Outside my window:
A lot more trees than I'm used to looking at, a lot more grass than I'm used to looking at and nary a sight of my best friend's back porch.
I am thinking:
A lot about how resistant to even the smallest of changes I am. And how really fear-based that kind of thinking is. I have noticed in the last few days how desperately I want to feel "at home" here and how impatient I am with getting used to my surroundings. I just about lost it yesterday when I couldn't find the appropriate place for the loaf pans. As if I ever use loaf pans. It's kind of ridiculous. It occurs to me that I am being way overly dramatic about moving 3 miles away. My sister moved from Dallas to San Jose, California and I have a friend moving from here to Colorado this summer. (I mean, settle down, Girlfriend, right?) I will go to the same church, to the same school assemblies, the same baseball parks and to the same restaurants. I will not lose my friends and my family will not fall apart because we've made one change to our lives. Sister and I were talking the other day about how I have a "When will the other shoe drop?" mentality. My life has been extraordinarily blessed. It's as if I feel that if I make one step outside of what I've been doing for twenty-ish years that the whole thing will fall apart. (Again, take it down a notch, freakshow.)
I am thankful:
for my four guys. They are steady and sure and familiar. Even when they are arguing or leaving their stuff everywhere or yelling from the other side of the house wondering where the toilet paper is. I'm also thankful for a God who is the same yesterday, today and tomorrow and settles my wandering mind.
In the kitchen:
I don't know where anything is.
I am wearing:
black running pants, grey tshirt, Nikes, new progressive contact lenses that are a true blue MIRACLE.
I am listening to:
the clothes spin in the washer. Now that is a familiar sound.
I am going:
to buy a tube of toothpaste for each boy today.

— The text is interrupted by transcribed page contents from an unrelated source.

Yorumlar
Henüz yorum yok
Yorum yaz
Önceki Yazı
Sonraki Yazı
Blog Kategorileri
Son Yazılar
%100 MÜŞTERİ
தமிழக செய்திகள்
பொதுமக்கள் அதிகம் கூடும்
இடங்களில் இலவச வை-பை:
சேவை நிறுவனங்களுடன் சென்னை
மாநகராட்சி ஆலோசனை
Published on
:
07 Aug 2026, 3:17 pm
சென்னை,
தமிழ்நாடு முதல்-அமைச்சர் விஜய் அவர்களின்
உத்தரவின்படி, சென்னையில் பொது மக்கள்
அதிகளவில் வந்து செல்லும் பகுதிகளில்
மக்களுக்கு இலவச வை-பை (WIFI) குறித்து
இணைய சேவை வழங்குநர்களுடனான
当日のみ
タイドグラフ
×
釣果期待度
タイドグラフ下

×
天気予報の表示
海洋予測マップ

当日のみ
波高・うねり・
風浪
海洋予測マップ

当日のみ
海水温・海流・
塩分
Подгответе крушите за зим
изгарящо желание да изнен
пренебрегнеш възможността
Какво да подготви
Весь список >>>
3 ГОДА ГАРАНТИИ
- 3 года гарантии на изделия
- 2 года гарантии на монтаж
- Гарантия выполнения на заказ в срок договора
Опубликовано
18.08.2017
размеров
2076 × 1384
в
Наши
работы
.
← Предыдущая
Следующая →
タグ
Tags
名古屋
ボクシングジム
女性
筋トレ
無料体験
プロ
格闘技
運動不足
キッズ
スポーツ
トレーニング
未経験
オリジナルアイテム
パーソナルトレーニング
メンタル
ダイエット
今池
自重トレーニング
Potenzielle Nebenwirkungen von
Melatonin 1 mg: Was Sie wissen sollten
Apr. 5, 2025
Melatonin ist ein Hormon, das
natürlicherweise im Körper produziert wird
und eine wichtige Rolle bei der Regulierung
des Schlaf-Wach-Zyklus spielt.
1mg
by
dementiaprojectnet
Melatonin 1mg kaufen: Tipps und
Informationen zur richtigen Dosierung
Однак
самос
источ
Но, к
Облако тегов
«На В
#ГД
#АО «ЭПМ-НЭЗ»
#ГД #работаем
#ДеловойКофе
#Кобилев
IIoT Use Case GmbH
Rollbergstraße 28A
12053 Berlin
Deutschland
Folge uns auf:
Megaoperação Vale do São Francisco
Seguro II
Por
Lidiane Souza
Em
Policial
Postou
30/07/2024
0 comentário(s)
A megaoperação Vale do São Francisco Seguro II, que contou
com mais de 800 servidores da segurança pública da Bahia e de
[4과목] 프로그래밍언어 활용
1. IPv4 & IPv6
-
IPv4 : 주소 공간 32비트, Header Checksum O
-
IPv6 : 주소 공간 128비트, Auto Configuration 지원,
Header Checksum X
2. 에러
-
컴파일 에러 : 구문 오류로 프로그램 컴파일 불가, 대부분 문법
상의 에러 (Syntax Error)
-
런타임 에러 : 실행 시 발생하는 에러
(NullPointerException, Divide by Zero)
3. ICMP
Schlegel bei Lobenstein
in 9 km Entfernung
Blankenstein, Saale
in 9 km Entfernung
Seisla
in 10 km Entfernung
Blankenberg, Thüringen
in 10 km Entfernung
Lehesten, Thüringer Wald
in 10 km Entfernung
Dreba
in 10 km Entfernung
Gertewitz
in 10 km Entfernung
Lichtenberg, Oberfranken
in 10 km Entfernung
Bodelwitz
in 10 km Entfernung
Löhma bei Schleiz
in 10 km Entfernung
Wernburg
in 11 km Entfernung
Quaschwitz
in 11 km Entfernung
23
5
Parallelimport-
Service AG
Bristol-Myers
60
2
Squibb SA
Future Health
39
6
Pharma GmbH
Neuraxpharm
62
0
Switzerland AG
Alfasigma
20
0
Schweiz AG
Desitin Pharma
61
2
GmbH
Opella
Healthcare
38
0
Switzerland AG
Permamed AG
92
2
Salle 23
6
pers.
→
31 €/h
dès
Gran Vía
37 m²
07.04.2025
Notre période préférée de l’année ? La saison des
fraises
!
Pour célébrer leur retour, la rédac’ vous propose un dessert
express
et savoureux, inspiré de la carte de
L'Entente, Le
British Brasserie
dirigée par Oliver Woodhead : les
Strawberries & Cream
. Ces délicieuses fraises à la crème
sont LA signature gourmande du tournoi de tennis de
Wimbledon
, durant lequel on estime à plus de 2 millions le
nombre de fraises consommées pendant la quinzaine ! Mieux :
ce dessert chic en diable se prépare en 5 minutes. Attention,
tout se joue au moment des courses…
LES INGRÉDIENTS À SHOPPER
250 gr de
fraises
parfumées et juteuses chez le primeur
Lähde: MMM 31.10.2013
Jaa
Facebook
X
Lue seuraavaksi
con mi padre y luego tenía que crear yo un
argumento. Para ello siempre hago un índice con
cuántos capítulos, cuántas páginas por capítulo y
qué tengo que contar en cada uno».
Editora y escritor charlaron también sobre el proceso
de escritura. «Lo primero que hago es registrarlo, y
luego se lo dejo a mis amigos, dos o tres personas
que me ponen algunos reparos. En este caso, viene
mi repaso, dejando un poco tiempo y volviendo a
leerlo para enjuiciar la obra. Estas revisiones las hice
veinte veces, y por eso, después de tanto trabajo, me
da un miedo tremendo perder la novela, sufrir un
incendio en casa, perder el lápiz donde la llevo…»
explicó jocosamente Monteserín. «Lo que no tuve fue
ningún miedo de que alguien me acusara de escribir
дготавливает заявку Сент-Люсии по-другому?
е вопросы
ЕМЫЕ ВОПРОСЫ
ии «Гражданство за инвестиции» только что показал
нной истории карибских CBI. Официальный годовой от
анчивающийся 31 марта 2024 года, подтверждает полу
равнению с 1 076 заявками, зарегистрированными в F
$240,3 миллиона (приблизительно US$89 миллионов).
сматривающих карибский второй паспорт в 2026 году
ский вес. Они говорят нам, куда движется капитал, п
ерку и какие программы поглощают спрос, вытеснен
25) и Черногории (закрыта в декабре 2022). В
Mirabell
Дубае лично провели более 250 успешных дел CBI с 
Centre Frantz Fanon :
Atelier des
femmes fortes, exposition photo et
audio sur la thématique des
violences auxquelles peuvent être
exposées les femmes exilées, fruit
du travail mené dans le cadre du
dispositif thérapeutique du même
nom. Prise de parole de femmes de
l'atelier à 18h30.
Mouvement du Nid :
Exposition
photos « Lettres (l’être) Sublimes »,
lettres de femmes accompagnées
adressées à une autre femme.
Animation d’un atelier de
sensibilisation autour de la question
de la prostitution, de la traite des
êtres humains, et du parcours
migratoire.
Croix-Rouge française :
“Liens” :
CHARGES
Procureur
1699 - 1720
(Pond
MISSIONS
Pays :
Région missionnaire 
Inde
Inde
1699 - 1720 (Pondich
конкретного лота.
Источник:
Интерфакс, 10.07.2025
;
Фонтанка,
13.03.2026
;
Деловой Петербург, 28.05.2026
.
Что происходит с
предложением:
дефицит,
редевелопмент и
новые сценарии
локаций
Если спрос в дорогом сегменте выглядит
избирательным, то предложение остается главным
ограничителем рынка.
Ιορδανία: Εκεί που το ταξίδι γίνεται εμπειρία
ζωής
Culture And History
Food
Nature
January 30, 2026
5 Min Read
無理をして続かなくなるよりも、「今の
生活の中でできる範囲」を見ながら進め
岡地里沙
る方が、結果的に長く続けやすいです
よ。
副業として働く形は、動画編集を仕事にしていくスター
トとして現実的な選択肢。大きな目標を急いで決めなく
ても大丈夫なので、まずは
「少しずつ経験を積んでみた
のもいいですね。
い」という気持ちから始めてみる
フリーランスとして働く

They don't share a bathroom any more. Something I didn't think about: new toothpaste budget.
I am reading:
the book of Jude this week for my Bible study class.
I am hoping:
for sunshine. It's been an incredibly gloomy, grey weekend and the forecast doesn't look good.
I am looking forward to:
wearing my new Tom's Cork Wedges that are crazy comfortable and cute. And now on sale (!) COME ON, SPRING. My feet are ready. Bring it.
I am praying:
for endurance and faith for friends who are desperately trying to believe that His plan is good and perfect even when it makes no sense to us right now.
On my Ipod:
I am pondering:
Prayer. And how to encourage friends who are walking in faith, praying fervently and begging mercy to believe that He hears and is here even when it seems He is silent and absent. It's hard. It's so hard.
A quote for today:
“There are no 'if's' in God's world. And no places that are safer than other places. The center of His will is our only safety - let us pray that we may always know it!”
― Corrie ten Boom
A verse for today:
"Have I not commanded you? Be strong and courageous. Do not be afraid. Do not be discouraged. The Lord your God will be with you wherever you go." Joshua 1:9
One of my favorite things:
spending time with this boy on college visits, marveling at how bright is his future and being stunned at how fearless and excited he is for the next chapter in life. How unlike his mama he is in this way. I'm so grateful.
A few plans for the week:
Lots of watching these boys on the diamond.